The findings from researchers with the University of Guelph were published Wednesday in the Journal of Animal Ecology.
A report issued earlier this year from the World Wildlife Fund and Mexico’s National Commission for Protected Areas pointed to three main factors threatening the pollinators: deforestation and forest degradation in monarch reserves that serve as their winter habitat in Mexico, habitat loss due to land use changes and the loss of its larval food plant—milkweed—as a result of the widespread use of the herbicide glyphosate, and weather extremes.
The new study, however, puts the main cause of the crisis squarely on its summer habitat loss in the United States.
The researchers' projection model showed that disturbances in their breeding grounds affected the butterflies' number to a greater degree than disturbances to their wintering grounds. Those breeding grounds need to have milkweed, the only host plant for the monarch caterpillars.

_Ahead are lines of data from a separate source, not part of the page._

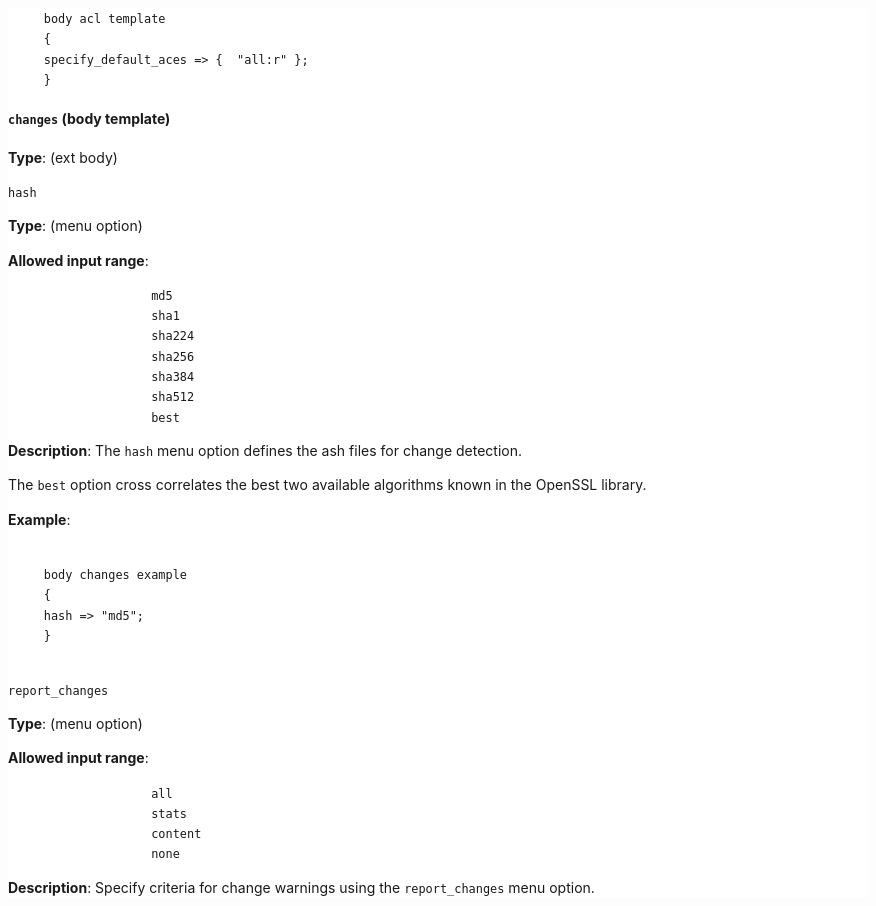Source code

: 
```cf3
     body acl template
     {
     specify_default_aces => {  "all:r" };
     }
```



#### `changes` (body template)

**Type**: (ext body)

`hash`

**Type**: (menu option)

**Allowed input range**:   

```cf3
                    md5
                    sha1
                    sha224
                    sha256
                    sha384
                    sha512
                    best
```

**Description**: The `hash` menu option defines the ash files for change detection.

The `best` option cross correlates the best two available algorithms known in the OpenSSL library. 

**Example**:  
   

```cf3
     
     body changes example
     {
     hash => "md5";
     }
     
```



`report_changes`

**Type**: (menu option)

**Allowed input range**:   

```cf3
                    all
                    stats
                    content
                    none
```

**Description**: Specify criteria for change warnings using the `report_changes` menu option.
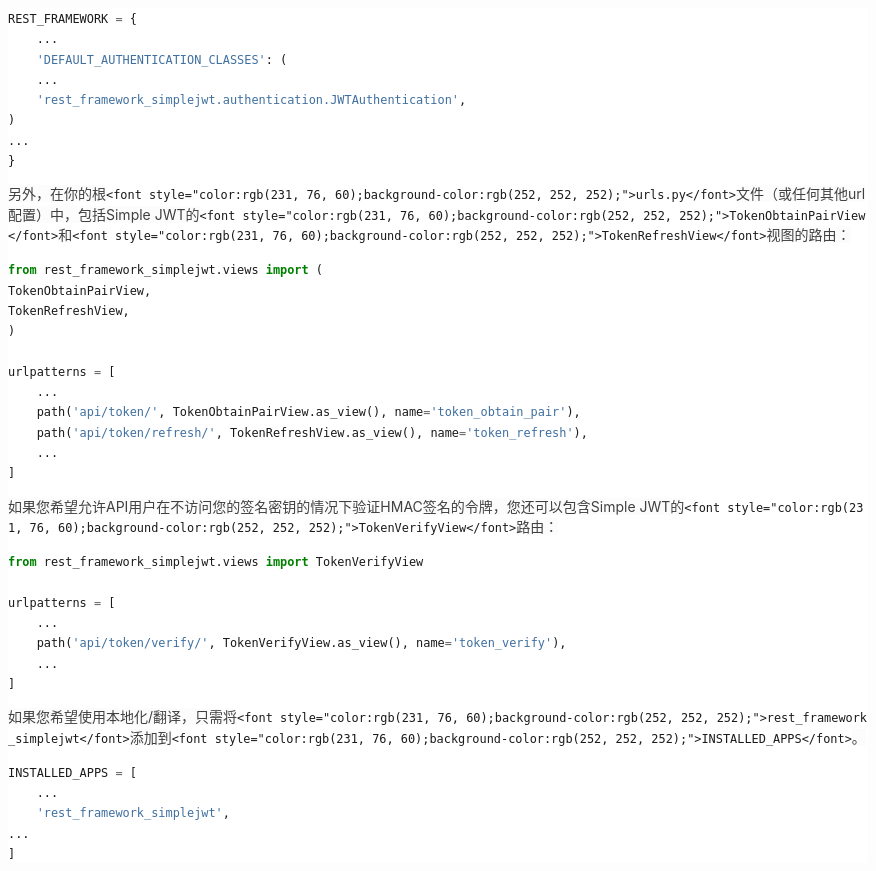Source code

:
```python
REST_FRAMEWORK = {
    ...
    'DEFAULT_AUTHENTICATION_CLASSES': (
    ...
    'rest_framework_simplejwt.authentication.JWTAuthentication',
)
...
}
```

<font style="color:rgb(64, 64, 64);background-color:rgb(252, 252, 252);">另外，在你的根</font>`<font style="color:rgb(231, 76, 60);background-color:rgb(252, 252, 252);">urls.py</font>`<font style="color:rgb(64, 64, 64);background-color:rgb(252, 252, 252);">文件（或任何其他url配置）中，包括Simple JWT的</font>`<font style="color:rgb(231, 76, 60);background-color:rgb(252, 252, 252);">TokenObtainPairView</font>`<font style="color:rgb(64, 64, 64);background-color:rgb(252, 252, 252);">和</font>`<font style="color:rgb(231, 76, 60);background-color:rgb(252, 252, 252);">TokenRefreshView</font>`<font style="color:rgb(64, 64, 64);background-color:rgb(252, 252, 252);">视图的路由：</font>

```python
from rest_framework_simplejwt.views import (
TokenObtainPairView,
TokenRefreshView,
)

urlpatterns = [
    ...
    path('api/token/', TokenObtainPairView.as_view(), name='token_obtain_pair'),
    path('api/token/refresh/', TokenRefreshView.as_view(), name='token_refresh'),
    ...
]
```

<font style="color:rgb(64, 64, 64);background-color:rgb(252, 252, 252);">如果您希望允许API用户在不访问您的签名密钥的情况下验证HMAC签名的令牌，您还可以包含Simple JWT的</font>`<font style="color:rgb(231, 76, 60);background-color:rgb(252, 252, 252);">TokenVerifyView</font>`<font style="color:rgb(64, 64, 64);background-color:rgb(252, 252, 252);">路由：</font>

```python
from rest_framework_simplejwt.views import TokenVerifyView

urlpatterns = [
    ...
    path('api/token/verify/', TokenVerifyView.as_view(), name='token_verify'),
    ...
]
```

<font style="color:rgb(64, 64, 64);background-color:rgb(252, 252, 252);">如果您希望使用本地化/翻译，只需将</font>`<font style="color:rgb(231, 76, 60);background-color:rgb(252, 252, 252);">rest_framework_simplejwt</font>`<font style="color:rgb(64, 64, 64);background-color:rgb(252, 252, 252);">添加到</font>`<font style="color:rgb(231, 76, 60);background-color:rgb(252, 252, 252);">INSTALLED_APPS</font>`<font style="color:rgb(64, 64, 64);background-color:rgb(252, 252, 252);">。</font>

```python
INSTALLED_APPS = [
    ...
    'rest_framework_simplejwt',
...
]
```
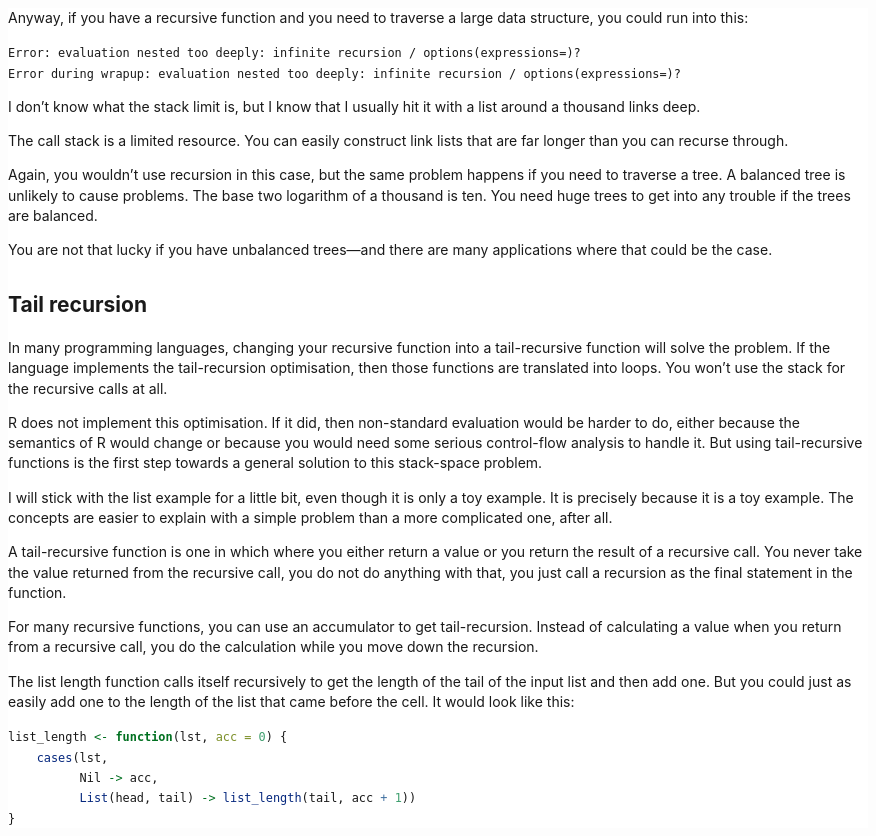 

Anyway, if you have a recursive function and you need to traverse a large data structure, you could run into this:

```
Error: evaluation nested too deeply: infinite recursion / options(expressions=)?
Error during wrapup: evaluation nested too deeply: infinite recursion / options(expressions=)?
```

I don’t know what the stack limit is, but I know that I usually hit it with a list around a thousand links deep.

The call stack is a limited resource. You can easily construct link lists that are far longer than you can recurse through. 

Again, you wouldn’t use recursion in this case, but the same problem happens if you need to traverse a tree. A balanced tree is unlikely to cause problems. The base two logarithm of a thousand is ten. You need huge trees to get into any trouble if the trees are balanced.

You are not that lucky if you have unbalanced trees—and there are many applications where that could be the case.

## Tail recursion

In many programming languages, changing your recursive function into a tail-recursive function will solve the problem. If the language implements the tail-recursion optimisation, then those functions are translated into loops. You won’t use the stack for the recursive calls at all.

R does not implement this optimisation. If it did, then non-standard evaluation would be harder to do, either because the semantics of R would change or because you would need some serious control-flow analysis to handle it. But using tail-recursive functions is the first step towards a general solution to this stack-space problem.

I will stick with the list example for a little bit, even though it is only a toy example. It is precisely because it is a toy example. The concepts are easier to explain with a simple problem than a more complicated one, after all.

A tail-recursive function is one in which where you either return a value or you return the result of a recursive call. You never take the value returned from the recursive call, you do not do anything with that, you just call a recursion as the final statement in the function.

For many recursive functions, you can use an accumulator to get tail-recursion. Instead of calculating a value when you return from a recursive call, you do the calculation while you move down the recursion.

The list length function calls itself recursively to get the length of the tail of the input list and then add one. But you could just as easily add one to the length of the list that came before the cell. It would look like this:


```r
list_length <- function(lst, acc = 0) {
    cases(lst,
          Nil -> acc,
          List(head, tail) -> list_length(tail, acc + 1))
}
```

But the number of milkweed plants has been plummeting—21 percent between 1995 and 2013—especially in the Corn Belt, home to widespread planting of crops that have been genetically modified to be resistant to glyphosate, the main ingredient in Monsanto's herbicide Roundup. The region is also "monarch corridor," as Monarch Watch Director Chip Ward has described, because it serves as critical summer and spring breeding grounds for a large proportion of monarchs
“Our work provides the first evidence that monarch butterfly numbers in eastern North America are most sensitive to changes in the availability of milkweed on breeding grounds, particularly in the Corn Belt region of the United States,” stated Ryan Norris, a professor in Guelph’s Department of Integrative Biology and study co-author.